(Pictures with circuit source files)

·····

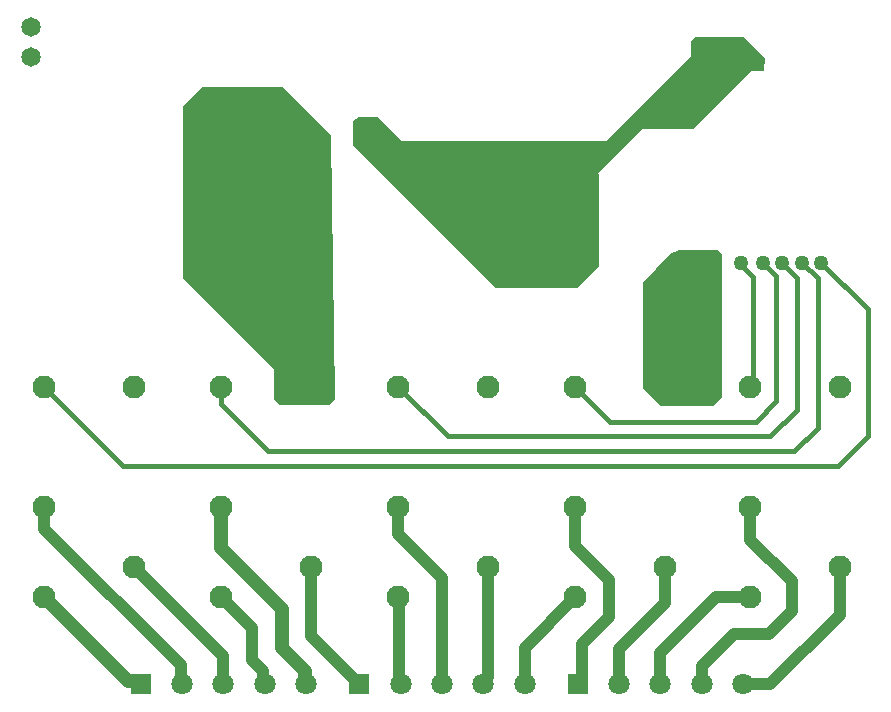
<source format=gbl>
G04*
G04 #@! TF.GenerationSoftware,Altium Limited,Altium Designer,20.0.10 (225)*
G04*
G04 Layer_Physical_Order=2*
G04 Layer_Color=16711680*
%FSLAX25Y25*%
%MOIN*%
G70*
G01*
G75*
%ADD55C,0.01500*%
%ADD59R,0.07087X0.07087*%
%ADD60C,0.07087*%
%ADD61C,0.07677*%
%ADD62C,0.06496*%
%ADD63C,0.05000*%
%ADD64C,0.02500*%
%ADD65C,0.04000*%
%ADD66C,0.04500*%
G36*
X97460Y225023D02*
X113614Y208869D01*
X114957Y120885D01*
X113220Y119114D01*
X96742Y119052D01*
X94704Y121081D01*
X94704Y130929D01*
X64389Y161243D01*
Y218724D01*
X70688Y225023D01*
X97460Y225023D01*
D02*
G37*
G36*
X241161Y241558D02*
X251397D01*
X258065Y234891D01*
X258309Y234248D01*
X258090Y230535D01*
X257696Y230141D01*
X253759D01*
X234468Y210850D01*
X217145D01*
X202578Y196283D01*
X202972Y195889D01*
Y165180D01*
X195885Y158094D01*
X168720D01*
X121082Y205732D01*
Y213606D01*
X123051Y214787D01*
X129350D01*
X137224Y206913D01*
X205334D01*
X233681Y235259D01*
Y240377D01*
X234862Y241558D01*
X241161Y241558D01*
D02*
G37*
G36*
X243917Y169117D02*
Y121480D01*
X241161Y118724D01*
X223444D01*
X217539Y124629D01*
Y159669D01*
X226546Y169369D01*
X229581Y170692D01*
X234862Y170692D01*
X242342D01*
X243917Y169117D01*
D02*
G37*
D55*
X253224Y124944D02*
X254153Y125873D01*
X250216Y165574D02*
Y166362D01*
X254153Y125873D02*
Y161637D01*
X250216Y165574D02*
X254153Y161637D01*
X270689Y166362D02*
X275807Y161243D01*
X267933Y103566D02*
X275807Y111440D01*
Y161243D01*
X260059Y108487D02*
X268917Y117346D01*
X263996Y166362D02*
X268917Y161440D01*
Y117346D02*
Y161440D01*
X255137Y113409D02*
X262027Y120299D01*
X257696Y166362D02*
X262027Y162031D01*
Y120299D02*
Y162031D01*
X206633Y113409D02*
X255137D01*
X92736Y103566D02*
X267933D01*
X152499Y108487D02*
X260059D01*
X195098Y124944D02*
X206633Y113409D01*
X76988Y119314D02*
Y124944D01*
Y119314D02*
X92736Y103566D01*
X136043Y124944D02*
X152499Y108487D01*
X17968Y124944D02*
X44267Y98645D01*
X282696D01*
X292539Y108487D01*
X276988Y166362D02*
X292539Y150810D01*
Y108487D02*
Y150810D01*
D59*
X195885Y25810D02*
D03*
X123051D02*
D03*
X50216D02*
D03*
D60*
X209665D02*
D03*
X223444D02*
D03*
X237224D02*
D03*
X251003D02*
D03*
X136830D02*
D03*
X150610D02*
D03*
X164389D02*
D03*
X178169D02*
D03*
X63996D02*
D03*
X77775D02*
D03*
X91555D02*
D03*
X105334D02*
D03*
D61*
X283224Y124944D02*
D03*
Y64944D02*
D03*
X253224Y54944D02*
D03*
Y84944D02*
D03*
Y124944D02*
D03*
X225098D02*
D03*
Y64944D02*
D03*
X195098Y54944D02*
D03*
Y84944D02*
D03*
Y124944D02*
D03*
X166043D02*
D03*
Y64944D02*
D03*
X136043Y54944D02*
D03*
Y84944D02*
D03*
Y124944D02*
D03*
X106988D02*
D03*
Y64944D02*
D03*
X76988Y54944D02*
D03*
Y84944D02*
D03*
Y124944D02*
D03*
X47968D02*
D03*
Y64944D02*
D03*
X17968Y54944D02*
D03*
Y84944D02*
D03*
Y124944D02*
D03*
D62*
X13602Y244984D02*
D03*
Y234984D02*
D03*
D63*
X250216Y166362D02*
D03*
X257696D02*
D03*
X276988D02*
D03*
X270689D02*
D03*
X263996D02*
D03*
X237618D02*
D03*
X97204Y220436D02*
D03*
X101535Y212169D02*
D03*
X86181D02*
D03*
X70826D02*
D03*
X125492Y210259D02*
D03*
X143917Y188409D02*
D03*
X232500Y215574D02*
D03*
X238011Y237621D02*
D03*
X255334Y233291D02*
D03*
D64*
X194704Y177385D02*
D03*
X180925Y164787D02*
D03*
X189980D02*
D03*
Y197858D02*
D03*
X180925D02*
D03*
X176594Y189196D02*
D03*
Y181322D02*
D03*
X194704Y185259D02*
D03*
X176594Y177385D02*
D03*
Y185259D02*
D03*
X194704Y181322D02*
D03*
Y189196D02*
D03*
D65*
X260059Y25810D02*
X283224Y48976D01*
X251003Y25810D02*
X260059D01*
X283224Y48976D02*
Y64944D01*
X17968Y77743D02*
Y84944D01*
X63523Y26283D02*
Y32188D01*
X17968Y77743D02*
X63523Y32188D01*
Y26283D02*
X63996Y25810D01*
X87275Y34009D02*
X90964Y30320D01*
X87275Y34009D02*
Y44657D01*
X76988Y54944D02*
X87275Y44657D01*
X47968Y64944D02*
X77775Y35137D01*
Y25810D02*
Y35137D01*
X90964Y26401D02*
Y30320D01*
Y26401D02*
X91555Y25810D01*
X106988Y41873D02*
Y64944D01*
Y41873D02*
X123051Y25810D01*
X136043Y54944D02*
X136436Y54550D01*
Y26204D02*
Y54550D01*
Y26204D02*
X136830Y25810D01*
X150610D02*
Y61382D01*
X136043Y75949D02*
Y84944D01*
Y75949D02*
X150610Y61382D01*
X166043Y28299D02*
Y64944D01*
X164389Y26646D02*
X166043Y28299D01*
X164389Y25810D02*
Y26646D01*
X178169Y38015D02*
X195098Y54944D01*
X178169Y25810D02*
Y38015D01*
X195098Y71873D02*
X206436Y60535D01*
X197429Y27354D02*
Y39440D01*
X206436Y48448D01*
Y60535D01*
X225098Y53014D02*
Y64944D01*
X195885Y25810D02*
X197429Y27354D01*
X209665Y25810D02*
Y37581D01*
X225098Y53014D01*
X223444Y36440D02*
X241948Y54944D01*
X223444Y25810D02*
Y36440D01*
X241948Y54944D02*
X253224D01*
X195098Y71873D02*
Y84944D01*
X237224Y31966D02*
X247800Y42543D01*
X259468D01*
X237224Y25810D02*
Y31966D01*
X259468Y42543D02*
X267145Y50220D01*
Y60124D01*
X253224Y74045D02*
Y84944D01*
Y74045D02*
X267145Y60124D01*
D66*
X17968Y54944D02*
X45809Y27104D01*
X48923D01*
X50216Y25810D01*
X97238Y37835D02*
Y51083D01*
X104839Y26305D02*
Y30233D01*
Y26305D02*
X105334Y25810D01*
X76988Y71333D02*
Y84944D01*
Y71333D02*
X97238Y51083D01*
Y37835D02*
X104839Y30233D01*
M02*

</source>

·····

What is required:
Output nothing but the entries above, exactly, once the pictures are removed.

Exercise answer:
<source format=gbl>
G04*
G04 #@! TF.GenerationSoftware,Altium Limited,Altium Designer,20.0.10 (225)*
G04*
G04 Layer_Physical_Order=2*
G04 Layer_Color=16711680*
%FSLAX25Y25*%
%MOIN*%
G70*
G01*
G75*
%ADD55C,0.01500*%
%ADD59R,0.07087X0.07087*%
%ADD60C,0.07087*%
%ADD61C,0.07677*%
%ADD62C,0.06496*%
%ADD63C,0.05000*%
%ADD64C,0.02500*%
%ADD65C,0.04000*%
%ADD66C,0.04500*%
G36*
X97460Y225023D02*
X113614Y208869D01*
X114957Y120885D01*
X113220Y119114D01*
X96742Y119052D01*
X94704Y121081D01*
X94704Y130929D01*
X64389Y161243D01*
Y218724D01*
X70688Y225023D01*
X97460Y225023D01*
D02*
G37*
G36*
X241161Y241558D02*
X251397D01*
X258065Y234891D01*
X258309Y234248D01*
X258090Y230535D01*
X257696Y230141D01*
X253759D01*
X234468Y210850D01*
X217145D01*
X202578Y196283D01*
X202972Y195889D01*
Y165180D01*
X195885Y158094D01*
X168720D01*
X121082Y205732D01*
Y213606D01*
X123051Y214787D01*
X129350D01*
X137224Y206913D01*
X205334D01*
X233681Y235259D01*
Y240377D01*
X234862Y241558D01*
X241161Y241558D01*
D02*
G37*
G36*
X243917Y169117D02*
Y121480D01*
X241161Y118724D01*
X223444D01*
X217539Y124629D01*
Y159669D01*
X226546Y169369D01*
X229581Y170692D01*
X234862Y170692D01*
X242342D01*
X243917Y169117D01*
D02*
G37*
D55*
X253224Y124944D02*
X254153Y125873D01*
X250216Y165574D02*
Y166362D01*
X254153Y125873D02*
Y161637D01*
X250216Y165574D02*
X254153Y161637D01*
X270689Y166362D02*
X275807Y161243D01*
X267933Y103566D02*
X275807Y111440D01*
Y161243D01*
X260059Y108487D02*
X268917Y117346D01*
X263996Y166362D02*
X268917Y161440D01*
Y117346D02*
Y161440D01*
X255137Y113409D02*
X262027Y120299D01*
X257696Y166362D02*
X262027Y162031D01*
Y120299D02*
Y162031D01*
X206633Y113409D02*
X255137D01*
X92736Y103566D02*
X267933D01*
X152499Y108487D02*
X260059D01*
X195098Y124944D02*
X206633Y113409D01*
X76988Y119314D02*
Y124944D01*
Y119314D02*
X92736Y103566D01*
X136043Y124944D02*
X152499Y108487D01*
X17968Y124944D02*
X44267Y98645D01*
X282696D01*
X292539Y108487D01*
X276988Y166362D02*
X292539Y150810D01*
Y108487D02*
Y150810D01*
D59*
X195885Y25810D02*
D03*
X123051D02*
D03*
X50216D02*
D03*
D60*
X209665D02*
D03*
X223444D02*
D03*
X237224D02*
D03*
X251003D02*
D03*
X136830D02*
D03*
X150610D02*
D03*
X164389D02*
D03*
X178169D02*
D03*
X63996D02*
D03*
X77775D02*
D03*
X91555D02*
D03*
X105334D02*
D03*
D61*
X283224Y124944D02*
D03*
Y64944D02*
D03*
X253224Y54944D02*
D03*
Y84944D02*
D03*
Y124944D02*
D03*
X225098D02*
D03*
Y64944D02*
D03*
X195098Y54944D02*
D03*
Y84944D02*
D03*
Y124944D02*
D03*
X166043D02*
D03*
Y64944D02*
D03*
X136043Y54944D02*
D03*
Y84944D02*
D03*
Y124944D02*
D03*
X106988D02*
D03*
Y64944D02*
D03*
X76988Y54944D02*
D03*
Y84944D02*
D03*
Y124944D02*
D03*
X47968D02*
D03*
Y64944D02*
D03*
X17968Y54944D02*
D03*
Y84944D02*
D03*
Y124944D02*
D03*
D62*
X13602Y244984D02*
D03*
Y234984D02*
D03*
D63*
X250216Y166362D02*
D03*
X257696D02*
D03*
X276988D02*
D03*
X270689D02*
D03*
X263996D02*
D03*
X237618D02*
D03*
X97204Y220436D02*
D03*
X101535Y212169D02*
D03*
X86181D02*
D03*
X70826D02*
D03*
X125492Y210259D02*
D03*
X143917Y188409D02*
D03*
X232500Y215574D02*
D03*
X238011Y237621D02*
D03*
X255334Y233291D02*
D03*
D64*
X194704Y177385D02*
D03*
X180925Y164787D02*
D03*
X189980D02*
D03*
Y197858D02*
D03*
X180925D02*
D03*
X176594Y189196D02*
D03*
Y181322D02*
D03*
X194704Y185259D02*
D03*
X176594Y177385D02*
D03*
Y185259D02*
D03*
X194704Y181322D02*
D03*
Y189196D02*
D03*
D65*
X260059Y25810D02*
X283224Y48976D01*
X251003Y25810D02*
X260059D01*
X283224Y48976D02*
Y64944D01*
X17968Y77743D02*
Y84944D01*
X63523Y26283D02*
Y32188D01*
X17968Y77743D02*
X63523Y32188D01*
Y26283D02*
X63996Y25810D01*
X87275Y34009D02*
X90964Y30320D01*
X87275Y34009D02*
Y44657D01*
X76988Y54944D02*
X87275Y44657D01*
X47968Y64944D02*
X77775Y35137D01*
Y25810D02*
Y35137D01*
X90964Y26401D02*
Y30320D01*
Y26401D02*
X91555Y25810D01*
X106988Y41873D02*
Y64944D01*
Y41873D02*
X123051Y25810D01*
X136043Y54944D02*
X136436Y54550D01*
Y26204D02*
Y54550D01*
Y26204D02*
X136830Y25810D01*
X150610D02*
Y61382D01*
X136043Y75949D02*
Y84944D01*
Y75949D02*
X150610Y61382D01*
X166043Y28299D02*
Y64944D01*
X164389Y26646D02*
X166043Y28299D01*
X164389Y25810D02*
Y26646D01*
X178169Y38015D02*
X195098Y54944D01*
X178169Y25810D02*
Y38015D01*
X195098Y71873D02*
X206436Y60535D01*
X197429Y27354D02*
Y39440D01*
X206436Y48448D01*
Y60535D01*
X225098Y53014D02*
Y64944D01*
X195885Y25810D02*
X197429Y27354D01*
X209665Y25810D02*
Y37581D01*
X225098Y53014D01*
X223444Y36440D02*
X241948Y54944D01*
X223444Y25810D02*
Y36440D01*
X241948Y54944D02*
X253224D01*
X195098Y71873D02*
Y84944D01*
X237224Y31966D02*
X247800Y42543D01*
X259468D01*
X237224Y25810D02*
Y31966D01*
X259468Y42543D02*
X267145Y50220D01*
Y60124D01*
X253224Y74045D02*
Y84944D01*
Y74045D02*
X267145Y60124D01*
D66*
X17968Y54944D02*
X45809Y27104D01*
X48923D01*
X50216Y25810D01*
X97238Y37835D02*
Y51083D01*
X104839Y26305D02*
Y30233D01*
Y26305D02*
X105334Y25810D01*
X76988Y71333D02*
Y84944D01*
Y71333D02*
X97238Y51083D01*
Y37835D02*
X104839Y30233D01*
M02*

</source>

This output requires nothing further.